→ Excerpted passage:
■ ■ ■ ■ ■

The biggest issue here is the range of possible inputs. In C, shifts with a count larger than the type width are Undefined Behaviour. However, it looks like len
can meaningfully range from 0 to the type width. e.g. 33 different lengths for uint32_t. With pos=0, we get masks from 0 to 0xFFFFFFFF. (I'm just going to assume 32-bit in English and asm for clarity, but use generic C++).
If we can exclude either end of that range as possible inputs, then there are only 32 possible lengths, and we can use a left or right shift as a building block. (Use an assert()
to verify the input range in debug builds.)
I put several versions (from other answers) of the function
on the Godbolt compiler explorer with some macros to compile them with constant len, constant pos, or both inputs variable. Some do better than others. KIIV's looks good for the range it's valid for (len=0..31, pos=0..31).
This version works for len=1..32, and pos=0..31. It generates slightly worse x86-64 asm than KIIV's, so use KIIV's if it works without extra checks.
// right-shift a register of all-ones, then shift it into position.

■ ■ ■ ■ ■

→ Supplied data:
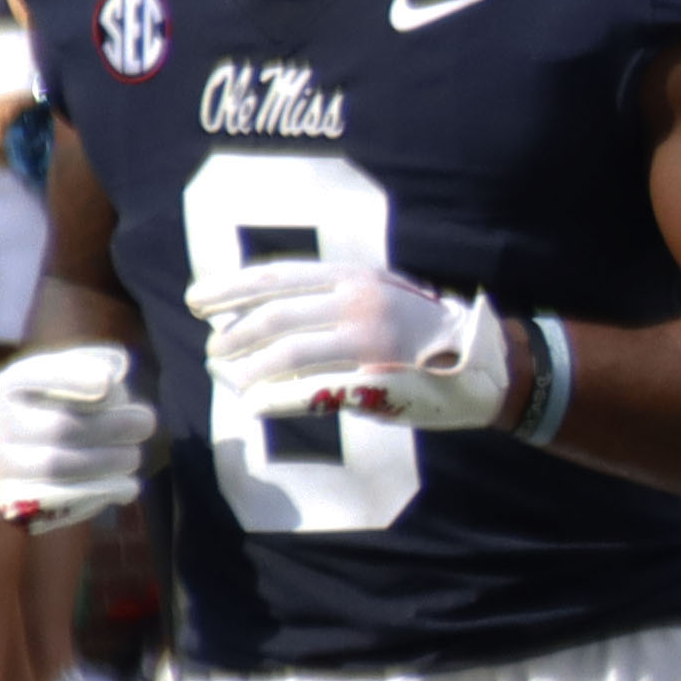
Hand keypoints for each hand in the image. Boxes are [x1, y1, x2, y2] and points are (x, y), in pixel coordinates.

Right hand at [0, 342, 157, 529]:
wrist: (32, 460)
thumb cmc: (63, 408)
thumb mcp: (70, 380)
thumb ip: (85, 374)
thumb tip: (106, 386)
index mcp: (8, 389)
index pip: (37, 378)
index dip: (74, 379)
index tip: (110, 382)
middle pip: (61, 427)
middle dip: (115, 426)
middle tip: (146, 421)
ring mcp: (1, 469)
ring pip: (60, 466)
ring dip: (113, 460)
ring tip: (133, 454)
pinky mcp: (17, 505)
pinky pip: (60, 501)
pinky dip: (104, 491)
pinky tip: (128, 484)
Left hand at [190, 260, 525, 430]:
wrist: (485, 362)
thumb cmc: (419, 330)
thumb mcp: (377, 293)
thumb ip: (326, 296)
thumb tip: (253, 310)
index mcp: (356, 276)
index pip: (277, 276)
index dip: (229, 288)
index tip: (196, 300)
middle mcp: (360, 304)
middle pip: (273, 318)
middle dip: (232, 336)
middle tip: (213, 350)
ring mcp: (368, 345)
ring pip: (284, 356)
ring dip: (246, 371)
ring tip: (229, 379)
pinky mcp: (374, 384)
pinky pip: (308, 392)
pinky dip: (274, 399)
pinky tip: (255, 403)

■ ■ ■ ■ ■

→ Explore the material:
**A.** In the shift-mask answer, what input configurations do the macros on the Godbolt compiler explorer compile the functions with?
**B.** Continue the shift-mask answer from the point where it stops.
The rows have nothing to do with the shift-mask answer.

→ Answers for the exercise:
**A.** Constant len, constant pos, and both inputs variable.

**B.**
// works for len=1..32 and pos=0..31
template <class T>
constexpr T make_mask_PJC(std::size_t pos, std::size_t len)
{
// T all_ones = -1LL;
// unsigned typebits = sizeof(T)*CHAR_BIT; // std::numeric_limits<T>::digits
// T len_ones = all_ones >> (typebits - len);
// return len_ones << pos
static_assert(std::numeric_limits<T>::radix == 2, "T isn't an integer type");
return static_cast<T>(-1LL) >> (std::numeric_limits<T>::digits - len) << pos; // pre-C++14 constexpr needs it all in one statement
}
// Same idea, but mask the shift count the same way x86 shift instructions do, so the compiler can do it for free.
// Doesn't always compile to ideal code with SHRX (BMI2), maybe gcc only knows about letting the shift instruction do the masking for the older SHR / SHL instructions
uint32_t make_mask_PJC_noUB(std::size_t pos, std::size_t len)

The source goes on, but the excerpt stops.